At 01:43 PM 11/29/2005 -0800, Heikki Toivonen wrote:
pje actually mentioned something like this on IRC as a suggestion:
0.7dev-m1, 0.7dev-m1 etc. (I think). I don't know how well that would
work with .rpm, .deb and other installers.

The assumption was that 'dev' releases don't get such installers. EasyInstall and Python eggs support 'dev' as one of many possible "prerelease tags" that indicate a version is under development, and is treated as *older* than the final release.
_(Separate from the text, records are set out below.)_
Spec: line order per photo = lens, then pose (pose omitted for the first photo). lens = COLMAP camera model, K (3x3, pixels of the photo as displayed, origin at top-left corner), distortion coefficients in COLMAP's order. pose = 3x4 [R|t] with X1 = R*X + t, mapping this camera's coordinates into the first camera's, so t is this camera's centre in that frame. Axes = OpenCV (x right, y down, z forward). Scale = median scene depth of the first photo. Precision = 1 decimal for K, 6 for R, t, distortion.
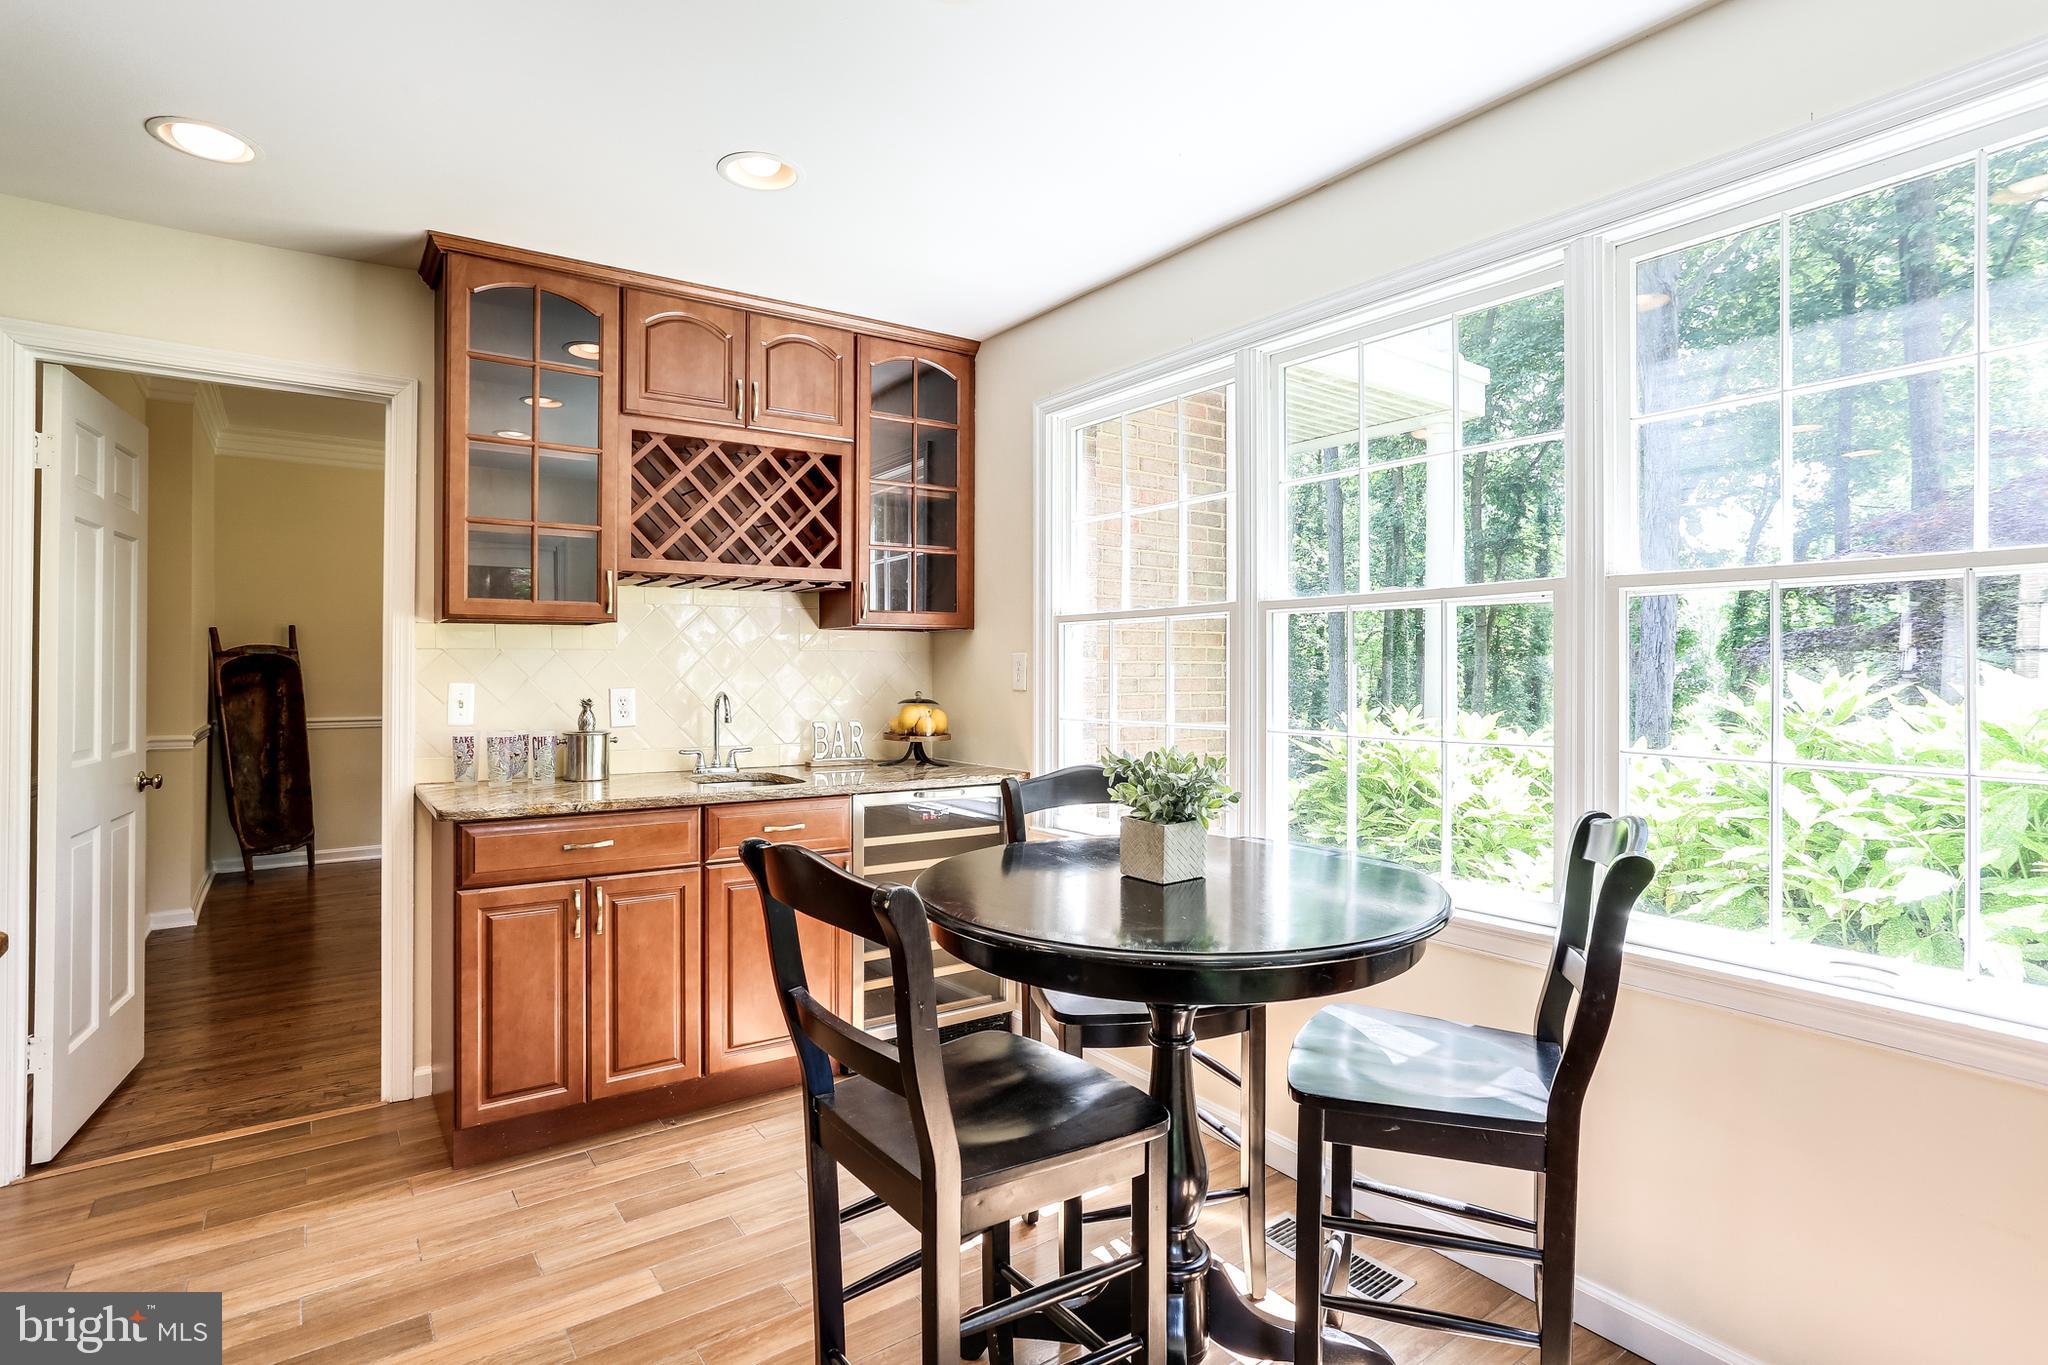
lens RADIAL K [[992.2, 0, 1024.0], [0, 992.2, 682.5], [0, 0, 1]] dist [-0.001264, -0.000152]
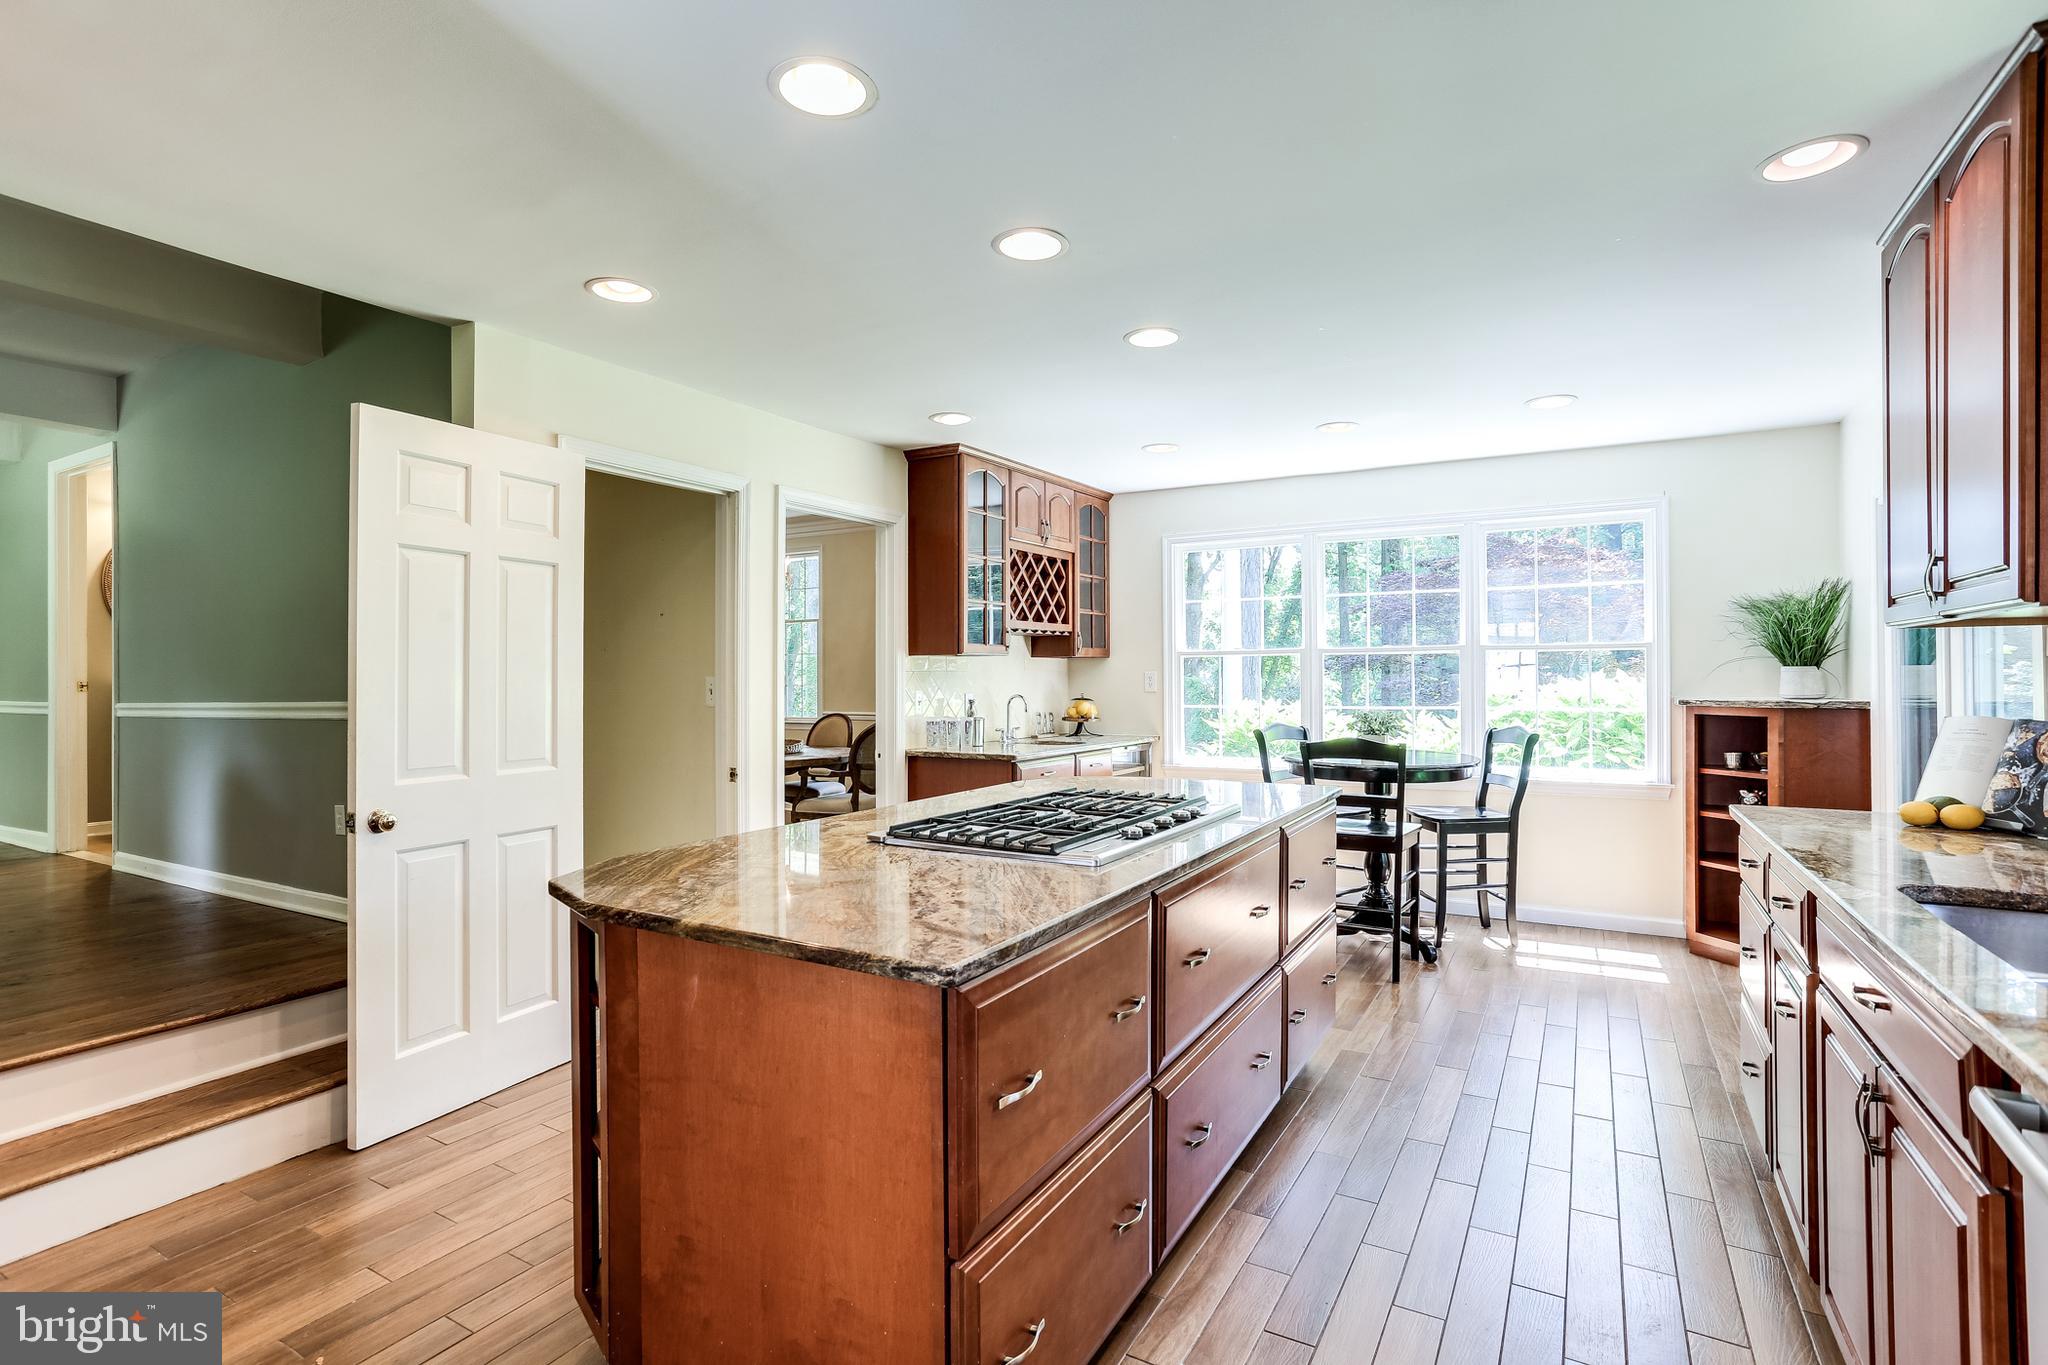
lens RADIAL K [[992.2, 0, 1024.0], [0, 992.2, 682.5], [0, 0, 1]] dist [-0.001264, -0.000152]
pose [[0.904366, -0.005017, 0.426727, -0.559519], [0.005734, 0.999983, -0.000397, -0.005748], [-0.426718, 0.002806, 0.904380, -0.312943]]
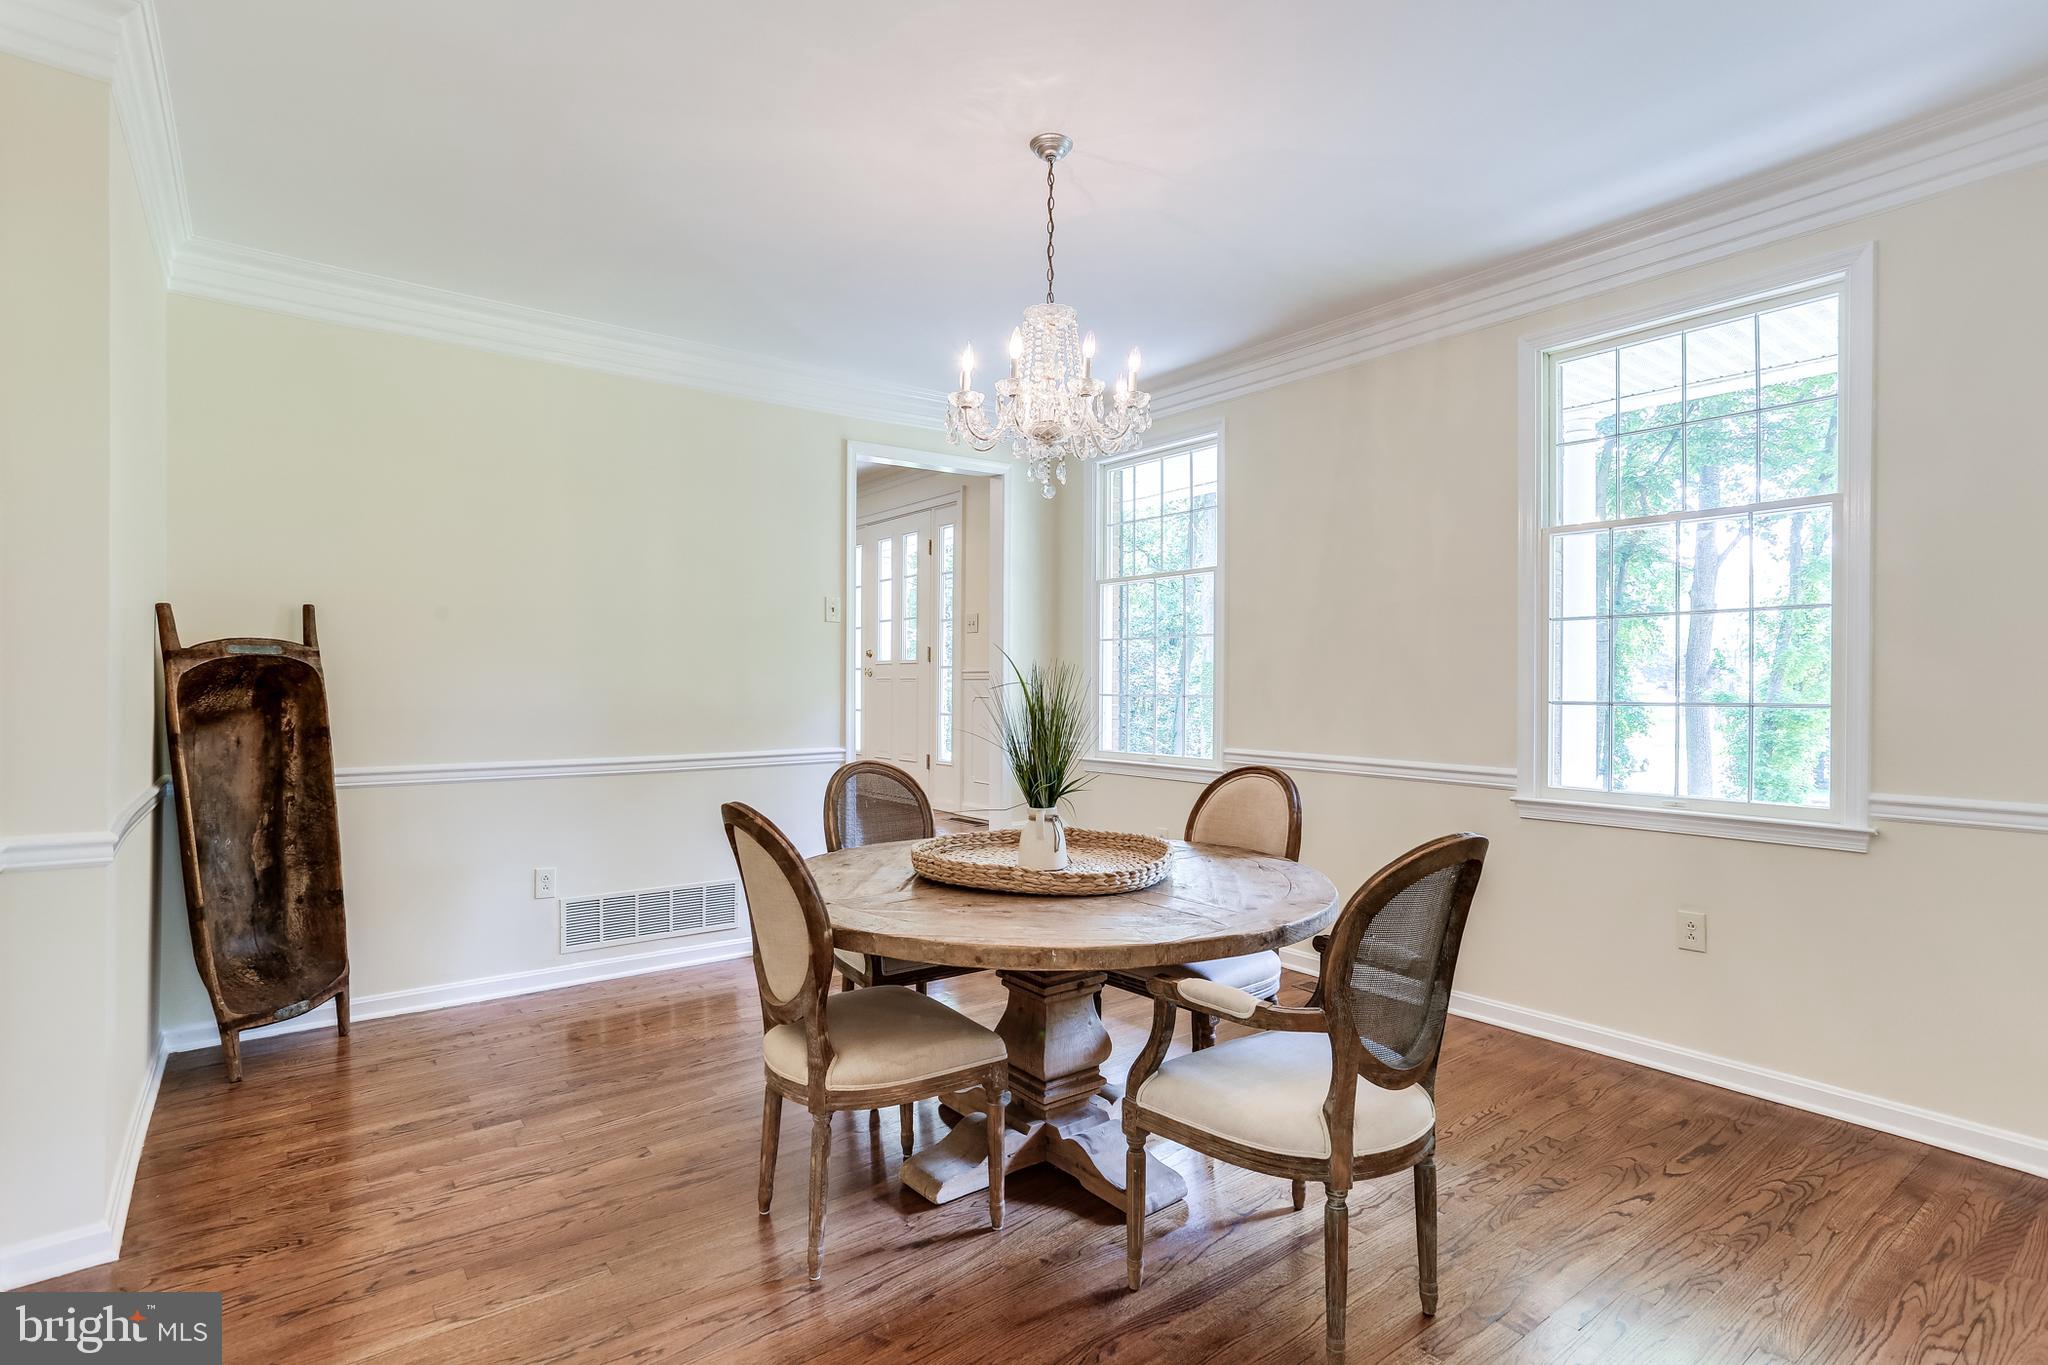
lens RADIAL K [[979.7, 0, 1024.0], [0, 979.7, 682.5], [0, 0, 1]] dist [-0.000321, 0.000212]
pose [[0.999252, -0.000930, 0.038661, -0.372098], [0.000933, 1.000000, -0.000066, -0.012758], [-0.038661, 0.000102, 0.999252, 0.450923]]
In other words, in egg version terms, version "0.7" > "0.7dev-m6" > "0.7dev-m1". A lot of current Python projects out there (such as SQLObject, TurboGears, setuptools, etc.) doing continuous releases from Subversion use a scheme like "0.9a0.dev-r1263", which means "Subversion revision 1263 of the development version of code being worked on prior to the first alpha release of 0.9". This scheme is handled automatically by setuptools, which can be configured to automatically sniff the Subversion revision number and add it to the project's version information when building eggs. It has proven to be particularly helpful when lots of people are using various Subversion checkouts of a rapidly-moving project.

Anyway, I mentioned this in passing only, because we are not yet using eggs so their versioning rules (i.e., distinguishing between pre-release and post-release versions) do not apply to us yet. However, if anyone is interested in learning about the version schemes usable with eggs, you can see:

   http://svn.python.org/projects/sandbox/trunk/setuptools/setuptools.txt

Under the heading "Specifying Your Project's Version", down around line 185.